En 1665, Colbert institue l’« Administration des Haras », pour doter le pays d’étalons d’état que l’on met, moyennant une faible rétribution, à la disposition des éleveurs pour le service de leurs juments. A la révolution, l’Administration est supprimée.  En 1803, sous le Consulat, un projet de restructuration prend corps. En 1806, un décret impérial réorganise l’institution des Haras et avalise le projet d’un Haras à Langonnet.

Hennebont est rapidement préférée à Langonnet, trop difficile d’accès.

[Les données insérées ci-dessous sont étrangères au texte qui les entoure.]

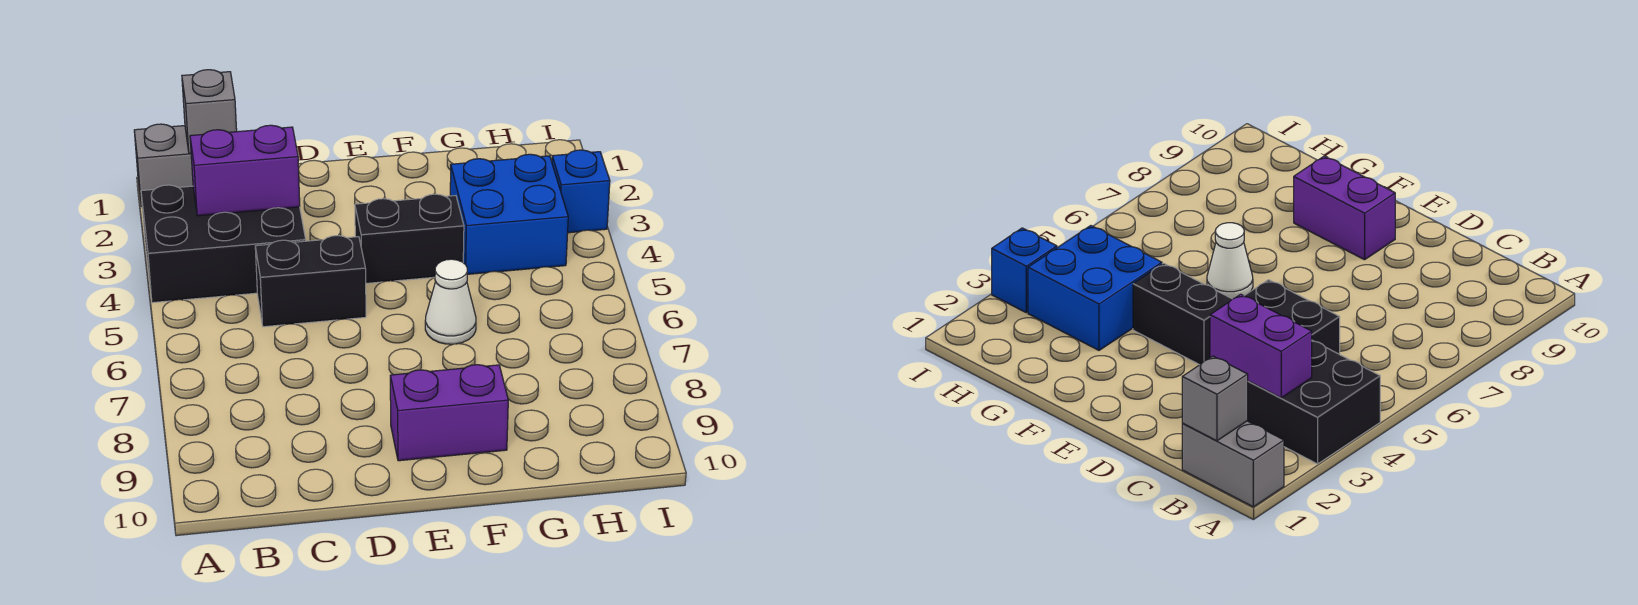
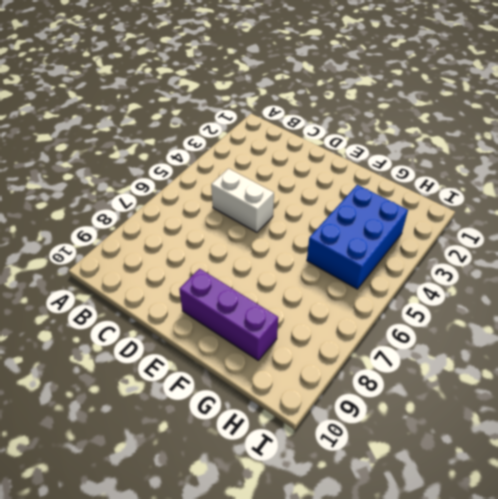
white brick C5:D5 level 1 -> black brick C5:D5 level 1
purple brick E9:G9 level 1 -> purple brick E9:F9 level 1
blue brick G3:H5 level 1 -> blue brick G3:H4 level 1
none -> grey brick A1:B1 level 1
none -> black brick A3:C4 level 1

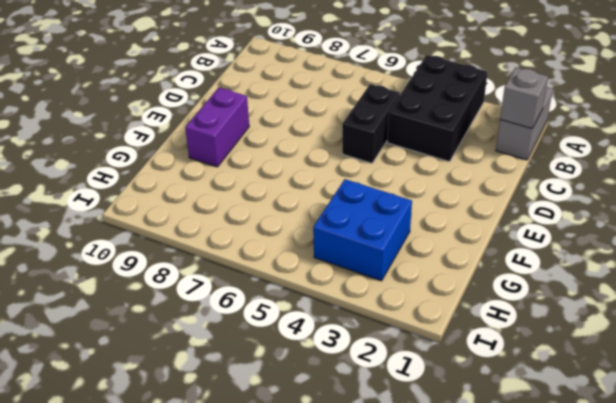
none -> black brick E4:F4 level 1
none -> white cone F6 level 1

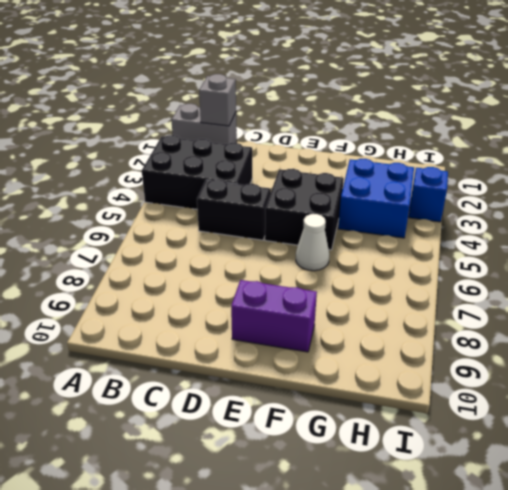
black brick E4:F5 level 1 -> black brick E4:F4 level 1
none -> purple brick B3:C3 level 2

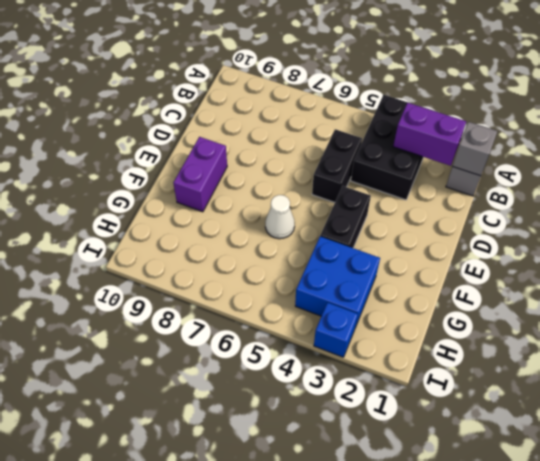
purple brick B2:B3 level 2 -> purple brick B3:C3 level 2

La loi ratifiant l’échange entre l’abbaye d’Hennebont et celle de Langonnet est signée par Napoléon III le 19 mai 1857. Ce dernier aurait offert le tableau que l’on peut voir dans l’écurie 1, dans lequel il est représenté en grand apparat, lors de son passage à Hennebont avec l’impératrice Eugénie le 15 août 1858.

Des travaux sont ensuite entrepris pour donner au Haras d’Hennebont la capacité et les aises dont il a besoin. Ils débutent en 1858 par la construction de la forge et se poursuivent pendant la seconde moitié du XIXème siècle pour s’achever au début du XXème avec l’entrée en fonction des écuries 2, 3 et 4 en 1880.

En 1920 le Haras est considérablement agrandi par l’acquisition de la partie basse du logis abbatial, de son bâtiment conventuel, de la porterie sur le Blavet et des dépendances, le tout d’une surface de 17 ha.

Avec la poussée de très beaux arbres, le haras a pris progressivement l’allure qu’on lui connaît aujourd’hui et qui en fait un site d’une rare qualité. Magnifiquement implanté, c’est un pôle économique, écologique et sportif qui fait honneur à la Ville d’Hennebont, au territoire et à la Bretagne.